Con l’accrescersi delle nuove tecnologie e mezzi di comunicazione si è sviluppato anche il mondo dei videogiochi. Questi ultimi hanno riscosso un grandissimo successo (soprattutto tra i più giovani) e sono diventati uno dei passatempi preferiti da una grande quantità di persone. Esistono un’infinità di videogiochi, certi sono adatti per un pubblico di età precoce mentre altri sono stati creati per divertire un pubblico più cresciuto. Certi videogiochi infatti presentano aspetti e scene violente che possono nuocere a soggetti facilmente impressionabili, come i bambini.

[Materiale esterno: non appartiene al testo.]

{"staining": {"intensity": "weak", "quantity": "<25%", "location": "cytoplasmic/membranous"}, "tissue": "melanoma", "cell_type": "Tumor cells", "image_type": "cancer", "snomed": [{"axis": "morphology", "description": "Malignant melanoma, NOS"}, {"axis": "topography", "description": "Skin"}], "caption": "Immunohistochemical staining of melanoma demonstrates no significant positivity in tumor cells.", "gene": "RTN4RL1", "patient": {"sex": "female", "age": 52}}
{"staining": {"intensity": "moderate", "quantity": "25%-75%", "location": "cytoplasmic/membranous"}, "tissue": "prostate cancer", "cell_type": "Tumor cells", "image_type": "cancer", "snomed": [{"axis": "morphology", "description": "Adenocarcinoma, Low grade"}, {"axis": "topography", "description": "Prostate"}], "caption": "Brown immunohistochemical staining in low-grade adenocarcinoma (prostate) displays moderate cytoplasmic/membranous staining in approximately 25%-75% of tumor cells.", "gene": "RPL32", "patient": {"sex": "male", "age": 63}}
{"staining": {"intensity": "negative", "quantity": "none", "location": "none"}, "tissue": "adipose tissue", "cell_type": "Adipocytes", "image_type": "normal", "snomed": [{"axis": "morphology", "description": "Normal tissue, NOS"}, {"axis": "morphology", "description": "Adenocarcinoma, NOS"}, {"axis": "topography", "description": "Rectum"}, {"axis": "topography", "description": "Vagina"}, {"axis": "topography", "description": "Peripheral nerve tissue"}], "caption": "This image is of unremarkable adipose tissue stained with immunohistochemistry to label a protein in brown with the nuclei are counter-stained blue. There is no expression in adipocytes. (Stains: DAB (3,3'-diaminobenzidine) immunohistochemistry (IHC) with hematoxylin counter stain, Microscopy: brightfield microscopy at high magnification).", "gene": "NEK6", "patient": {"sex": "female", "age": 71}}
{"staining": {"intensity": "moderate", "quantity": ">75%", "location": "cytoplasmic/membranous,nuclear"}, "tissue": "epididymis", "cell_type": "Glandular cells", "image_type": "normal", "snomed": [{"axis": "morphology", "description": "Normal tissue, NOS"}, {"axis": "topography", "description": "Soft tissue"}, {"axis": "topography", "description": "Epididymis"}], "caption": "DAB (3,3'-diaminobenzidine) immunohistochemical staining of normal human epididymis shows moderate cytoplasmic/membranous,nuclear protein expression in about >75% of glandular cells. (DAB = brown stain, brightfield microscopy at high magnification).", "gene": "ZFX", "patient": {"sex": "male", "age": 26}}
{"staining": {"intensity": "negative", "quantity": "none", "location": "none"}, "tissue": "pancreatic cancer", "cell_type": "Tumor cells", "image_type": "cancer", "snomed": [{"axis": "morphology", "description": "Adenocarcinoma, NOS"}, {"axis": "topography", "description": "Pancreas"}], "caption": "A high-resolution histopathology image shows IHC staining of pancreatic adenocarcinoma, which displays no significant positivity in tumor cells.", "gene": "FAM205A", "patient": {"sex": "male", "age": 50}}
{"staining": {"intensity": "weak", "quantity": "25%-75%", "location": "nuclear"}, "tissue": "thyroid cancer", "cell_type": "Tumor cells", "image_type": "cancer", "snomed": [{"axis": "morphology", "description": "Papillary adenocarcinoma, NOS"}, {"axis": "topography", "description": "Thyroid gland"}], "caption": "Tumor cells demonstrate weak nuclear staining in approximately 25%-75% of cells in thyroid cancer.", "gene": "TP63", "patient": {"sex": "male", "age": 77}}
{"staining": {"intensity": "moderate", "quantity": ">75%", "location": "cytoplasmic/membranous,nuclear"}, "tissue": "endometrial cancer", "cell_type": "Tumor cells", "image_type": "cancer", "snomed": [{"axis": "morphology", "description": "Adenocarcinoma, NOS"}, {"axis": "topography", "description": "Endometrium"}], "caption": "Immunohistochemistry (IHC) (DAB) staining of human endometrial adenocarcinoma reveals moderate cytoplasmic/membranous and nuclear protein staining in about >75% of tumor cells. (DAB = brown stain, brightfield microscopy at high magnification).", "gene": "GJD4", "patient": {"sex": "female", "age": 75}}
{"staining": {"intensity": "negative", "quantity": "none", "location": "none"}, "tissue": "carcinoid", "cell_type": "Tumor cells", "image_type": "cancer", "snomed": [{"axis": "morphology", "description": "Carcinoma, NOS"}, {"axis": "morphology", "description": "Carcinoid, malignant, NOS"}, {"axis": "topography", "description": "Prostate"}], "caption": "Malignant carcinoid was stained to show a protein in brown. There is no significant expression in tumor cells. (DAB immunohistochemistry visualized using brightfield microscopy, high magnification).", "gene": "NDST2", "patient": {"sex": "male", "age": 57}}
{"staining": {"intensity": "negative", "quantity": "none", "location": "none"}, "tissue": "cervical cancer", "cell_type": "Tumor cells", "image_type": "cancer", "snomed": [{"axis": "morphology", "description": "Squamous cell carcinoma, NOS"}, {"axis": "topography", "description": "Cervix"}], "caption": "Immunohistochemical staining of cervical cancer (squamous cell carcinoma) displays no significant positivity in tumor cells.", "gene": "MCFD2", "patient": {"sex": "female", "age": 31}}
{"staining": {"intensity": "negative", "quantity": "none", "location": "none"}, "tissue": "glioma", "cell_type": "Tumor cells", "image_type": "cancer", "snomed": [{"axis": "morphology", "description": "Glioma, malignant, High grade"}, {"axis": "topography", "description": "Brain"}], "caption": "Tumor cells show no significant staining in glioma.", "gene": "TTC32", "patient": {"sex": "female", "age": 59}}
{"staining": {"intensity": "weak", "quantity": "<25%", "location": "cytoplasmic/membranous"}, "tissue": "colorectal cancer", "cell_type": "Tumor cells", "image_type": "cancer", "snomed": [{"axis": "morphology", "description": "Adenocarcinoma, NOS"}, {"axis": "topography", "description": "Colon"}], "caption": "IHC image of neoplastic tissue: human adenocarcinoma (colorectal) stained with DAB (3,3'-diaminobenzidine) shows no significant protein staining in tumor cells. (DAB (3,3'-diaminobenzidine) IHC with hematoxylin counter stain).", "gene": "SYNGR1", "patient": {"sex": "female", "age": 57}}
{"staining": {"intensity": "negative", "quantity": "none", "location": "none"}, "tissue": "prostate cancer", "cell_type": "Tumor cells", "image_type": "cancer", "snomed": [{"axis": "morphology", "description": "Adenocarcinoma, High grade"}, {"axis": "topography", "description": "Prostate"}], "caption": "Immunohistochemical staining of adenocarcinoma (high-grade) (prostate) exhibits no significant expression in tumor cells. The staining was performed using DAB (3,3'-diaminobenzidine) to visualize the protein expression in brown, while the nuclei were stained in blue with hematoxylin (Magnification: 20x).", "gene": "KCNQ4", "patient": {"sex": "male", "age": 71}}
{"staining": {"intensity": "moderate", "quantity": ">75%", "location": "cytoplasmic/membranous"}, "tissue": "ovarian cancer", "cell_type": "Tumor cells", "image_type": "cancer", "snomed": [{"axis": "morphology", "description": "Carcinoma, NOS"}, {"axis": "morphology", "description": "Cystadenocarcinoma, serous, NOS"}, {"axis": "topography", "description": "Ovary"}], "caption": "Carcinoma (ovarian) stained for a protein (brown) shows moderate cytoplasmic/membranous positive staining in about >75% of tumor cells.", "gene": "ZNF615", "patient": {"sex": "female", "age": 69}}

Esiste un ente che è incaricato di individuare l’età adatta per ogni videogioco, il suo nome è PEGI. Il sistema riceve il supporto dei principali produttori di console, tra cui Sony, Microsoft e Nintendo, infatti nelle confezioni troviamo delle informazioni su vari aspetti contenuti nel videogioco (scene di violenza, sesso, droga, gioco d’azzardo, discriminazione e paura) e un numero colorato che indica l’età consigliata per poter giocare. Ma, sinceramente, chi di noi non ha mai comprato un gioco solo perché fuori dalla fascia di età indicata dal PEGI? Nessuno, io in primis. Il PEGI al massimo è utile ai genitori che devono acquistare un videogame per i loro figli.
I videogiochi violenti, a mio parere, attraggono molto, soprattutto i ragazzini della fascia di età tra dieci e dodici anni. A quell’età, soprattutto per i maschi, si entra in una fase di passaggio dove si comincia a sentirsi grandi anche se non si è maturi, e soprattutto si è ancora molto condizionabili pur non rendendosene conto. Un sacco di questi ragazzini compra questi giochi e ci gioca per molte ore, mettendo l’attività videoludica al primo posto tra le più importanti nella vita quotidiana.
Stare molto tempo davanti ad uno schermo non è salutare per gli occhi, se poi si aggiunge il contenuto violento e diseducativo, il risultato è sicuramente dannoso. In rete girano molti video di bambini (in genere prima dei 13 anni) che mentre giocano ad un gioco violento urlano e si arrabbiano in maniera mostruosa, sono rimasto scioccato dal loro comportamento. Per esempio ne ho visto uno dove un bambino gioca tranquillamente a GTA (noto gioco violento adatto ad un pubblico cresciuto, PEGI 18), la sua serenità viene però turbata dalla madre che gli impone di fare i compiti per il giorno dopo, prima con le buone poi con le cattive, spegnendo la console. Quando la madre spegne la console quest’ultimo ha una crisi isterica e comincia ad insultarla pesantemente: una reazione spropositata, visto che si tratta solo di un videogame, e poco rispettosa.
Navigando un po’ in internet ho notato che situazioni simili succedono quasi esclusivamente quando un bambino gioca a giochi violenti. Questo ci fa capire che mentre un individuo utilizza questi giochi in lui si innescano molte reazioni che lo rendono una bomba pronta ad esplodere al minimo stimolo. Però non tutti subiscono questi effetti: esistono soggetti che si lasciano influenzare troppo dal videogioco mentre altri riescono a rimanere più distaccati.
I bambini sono i più esposti agli effetti dannosi dei videogame violenti, invece i ragazzi dai 14 anni sono meno impressionabili, hanno più consapevolezza della realtà e sono in qualche modo abituati alla violenza. Può suonare male, ma per abituato alla violenza intendo un individuo che non si stupisce più davanti a situazioni molto crude, questo è dovuto agli svariati mezzi di comunicazione: in particolare ad internet e alla televisione (ad esempio nei telegiornali) che trasmettono contenuti facilmente accessibili a tutti.
Io fisserei il limite di età a 16 anni, e vieterei questi videogiochi violenti a chi non li ha ancora compiuti. A mio parere, vietarli ai minori di diciotto anni sembra eccessivo, a sedici anni si acquisisce già una certa maturità e comunque spetta sempre ai genitori vigilare su come il videogioco possa influire sugli atteggiamenti e sui comportamenti del figlio e impedire a quelli più piccoli di usarli.